INSTRUCTIONS FOR THE TASK: In the entries below, replace every "Hits" with "Views" and write the text out again with nothing else changed. Leave the pictures out.
--- SUPPLIED RECORDS Enclosed Below ---
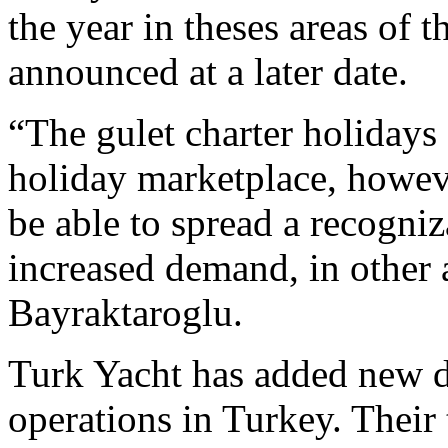
the year in theses areas of t
announced at a later date.
“The gulet charter holidays 
holiday marketplace, howeve
be able to spread a recogni
increased demand, in other a
Bayraktaroglu.
Turk Yacht has added new de
operations in Turkey. Their 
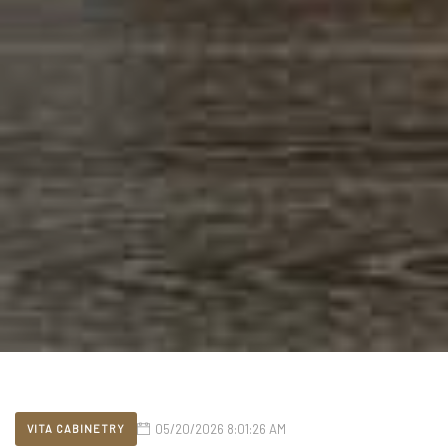
05/20/2026 8:01:26 AM
VITA CABINETRY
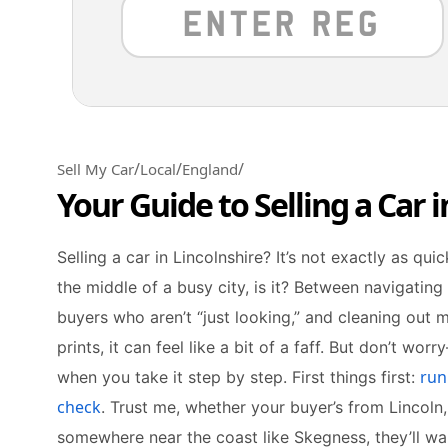
/
/
/
Sell My Car
Local
England
Your Guide to Selling a Car i
Selling a car in Lincolnshire? It’s not exactly as quic
the middle of a busy city, is it? Between navigating 
buyers who aren’t “just looking,” and cleaning out
prints, it can feel like a bit of a faff. But don’t wor
run
when you take it step by step. First things first:
check
. Trust me, whether your buyer’s from Lincoln
somewhere near the coast like Skegness, they’ll wan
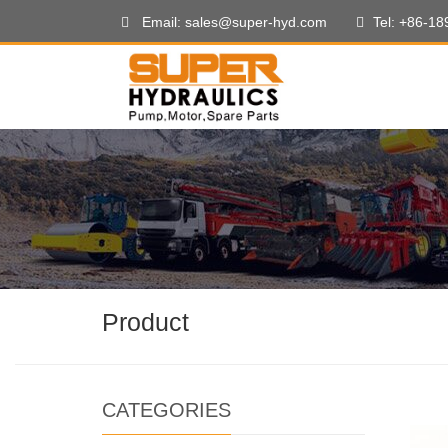
Email: sales@super-hyd.com
Tel: +86-1
Product
CATEGORIES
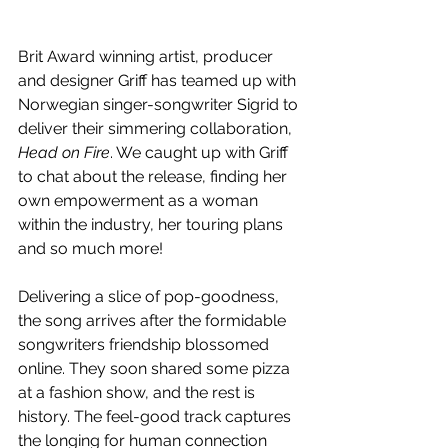
Brit Award winning artist, producer 
and designer Griff has teamed up with 
Norwegian singer-songwriter Sigrid to 
deliver their simmering collaboration, 
Head on Fire
. We caught up with Griff 
to chat about the release, finding her 
own empowerment as a woman 
within the industry, her touring plans 
and so much more!
Delivering a slice of pop-goodness, 
the song arrives after the formidable 
songwriters friendship blossomed 
online. They soon shared some pizza 
at a fashion show, and the rest is 
history. The feel-good track captures 
the longing for human connection 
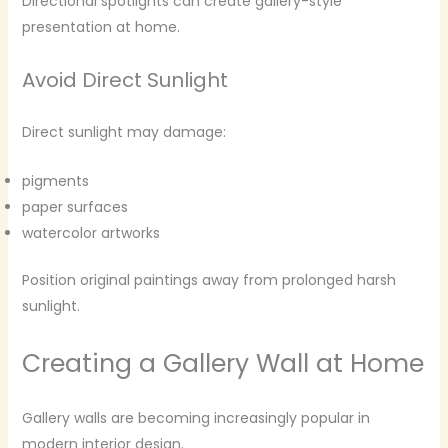
Directional spotlights can create gallery-style
presentation at home.
Avoid Direct Sunlight
Direct sunlight may damage:
pigments
paper surfaces
watercolor artworks
Position original paintings away from prolonged harsh
sunlight.
Creating a Gallery Wall at Home
Gallery walls are becoming increasingly popular in
modern interior design.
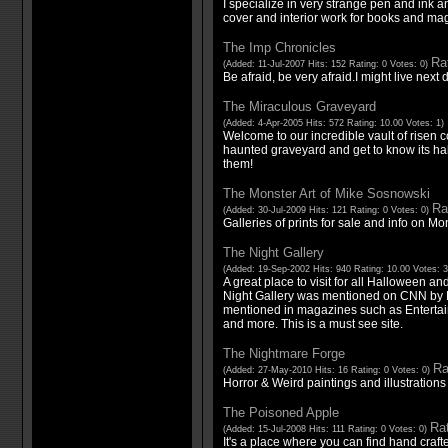
I specialize in very strange pen and ink a
cover and interior work for books and ma
The Imp Chronicles
Rat
(Added: 11-Jul-2007 Hits: 152 Rating: 0 Votes: 0)
Be afraid, be very afraid.I might live next 
The Miraculous Graveyard
(Added: 4-Apr-2005 Hits: 572 Rating: 10.00 Votes: 1)
Welcome to our incredible vault of risen 
haunted graveyard and get to know its habi
them!
The Monster Art of Mike Sosnowski
Ra
(Added: 30-Jul-2009 Hits: 121 Rating: 0 Votes: 0)
Galleries of prints for sale and info on M
The Night Gallery
(Added: 19-Sep-2002 Hits: 940 Rating: 10.00 Votes: 
A great place to visit for all Halloween an
Night Gallery was mentioned on CNN by 
mentioned in magazines such as Enterta
and more. This is a must see site.
The Nightmare Forge
Ra
(Added: 27-May-2010 Hits: 16 Rating: 0 Votes: 0)
Horror & Weird paintings and illustration
The Poisoned Apple
Rat
(Added: 15-Jul-2008 Hits: 111 Rating: 0 Votes: 0)
It's a place where you can find hand crafte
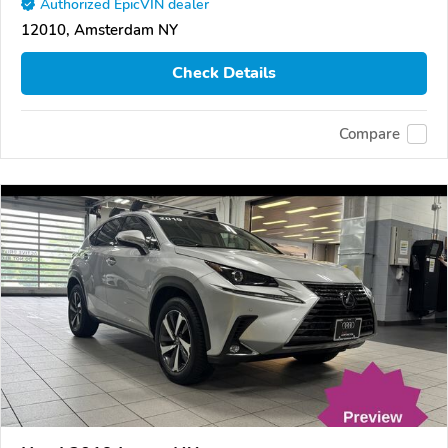
Authorized EpicVIN dealer
12010, Amsterdam NY
Check Details
Compare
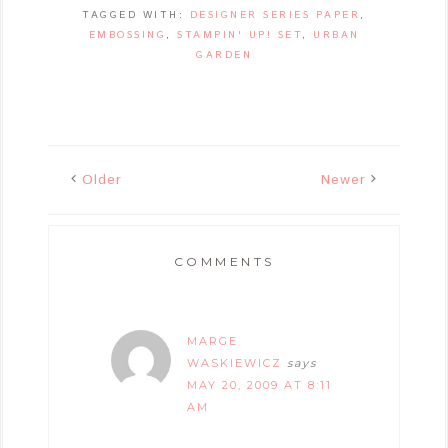
TAGGED WITH:
DESIGNER SERIES PAPER
,
EMBOSSING
,
STAMPIN' UP! SET
,
URBAN
GARDEN
Older
Newer
COMMENTS
MARGE
WASKIEWICZ
says
MAY 20, 2009 AT 8:11
AM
--- End of Enclosed SUPPLIED RECORDS ---
RESULT:
the year in theses areas of t
announced at a later date.
“The gulet charter holidays 
holiday marketplace, howeve
be able to spread a recogni
increased demand, in other a
Bayraktaroglu.
Turk Yacht has added new de
operations in Turkey. Their 
05/20/2026 8:01:26 AM
VITA CABINETRY
/
/
/
Sell My Car
Local
England
Your Guide to Selling a Car i
Selling a car in Lincolnshire? It’s not exactly as quic
the middle of a busy city, is it? Between navigating 
buyers who aren’t “just looking,” and cleaning out
prints, it can feel like a bit of a faff. But don’t wor
run
when you take it step by step. First things first:
check
. Trust me, whether your buyer’s from Lincoln
somewhere near the coast like Skegness, they’ll wan
Email: sales@super-hyd.com
Tel: +86-1
Product
CATEGORIES
Brit Award winning artist, producer 
and designer Griff has teamed up with 
Norwegian singer-songwriter Sigrid to 
deliver their simmering collaboration, 
Head on Fire
. We caught up with Griff 
to chat about the release, finding her 
own empowerment as a woman 
within the industry, her touring plans 
and so much more!
Delivering a slice of pop-goodness, 
the song arrives after the formidable 
songwriters friendship blossomed 
online. They soon shared some pizza 
at a fashion show, and the rest is 
history. The feel-good track captures 
the longing for human connection 
Directional spotlights can create gallery-style
presentation at home.
Avoid Direct Sunlight
Direct sunlight may damage:
pigments
paper surfaces
watercolor artworks
Position original paintings away from prolonged harsh
sunlight.
Creating a Gallery Wall at Home
Gallery walls are becoming increasingly popular in
modern interior design.
I specialize in very strange pen and ink a
cover and interior work for books and ma
The Imp Chronicles
Rat
(Added: 11-Jul-2007 Views: 152 Rating: 0 Votes: 0)
Be afraid, be very afraid.I might live next 
The Miraculous Graveyard
(Added: 4-Apr-2005 Views: 572 Rating: 10.00 Votes: 1)
Welcome to our incredible vault of risen 
haunted graveyard and get to know its habi
them!
The Monster Art of Mike Sosnowski
Ra
(Added: 30-Jul-2009 Views: 121 Rating: 0 Votes: 0)
Galleries of prints for sale and info on M
The Night Gallery
(Added: 19-Sep-2002 Views: 940 Rating: 10.00 Votes: 
A great place to visit for all Halloween an
Night Gallery was mentioned on CNN by 
mentioned in magazines such as Enterta
and more. This is a must see site.
The Nightmare Forge
Ra
(Added: 27-May-2010 Views: 16 Rating: 0 Votes: 0)
Horror & Weird paintings and illustration
The Poisoned Apple
Rat
(Added: 15-Jul-2008 Views: 111 Rating: 0 Votes: 0)
It's a place where you can find hand crafte
Authorized EpicVIN dealer
12010, Amsterdam NY
Check Details
Compare
TAGGED WITH:
DESIGNER SERIES PAPER
,
EMBOSSING
,
STAMPIN' UP! SET
,
URBAN
GARDEN
Older
Newer
COMMENTS
MARGE
WASKIEWICZ
says
MAY 20, 2009 AT 8:11
AM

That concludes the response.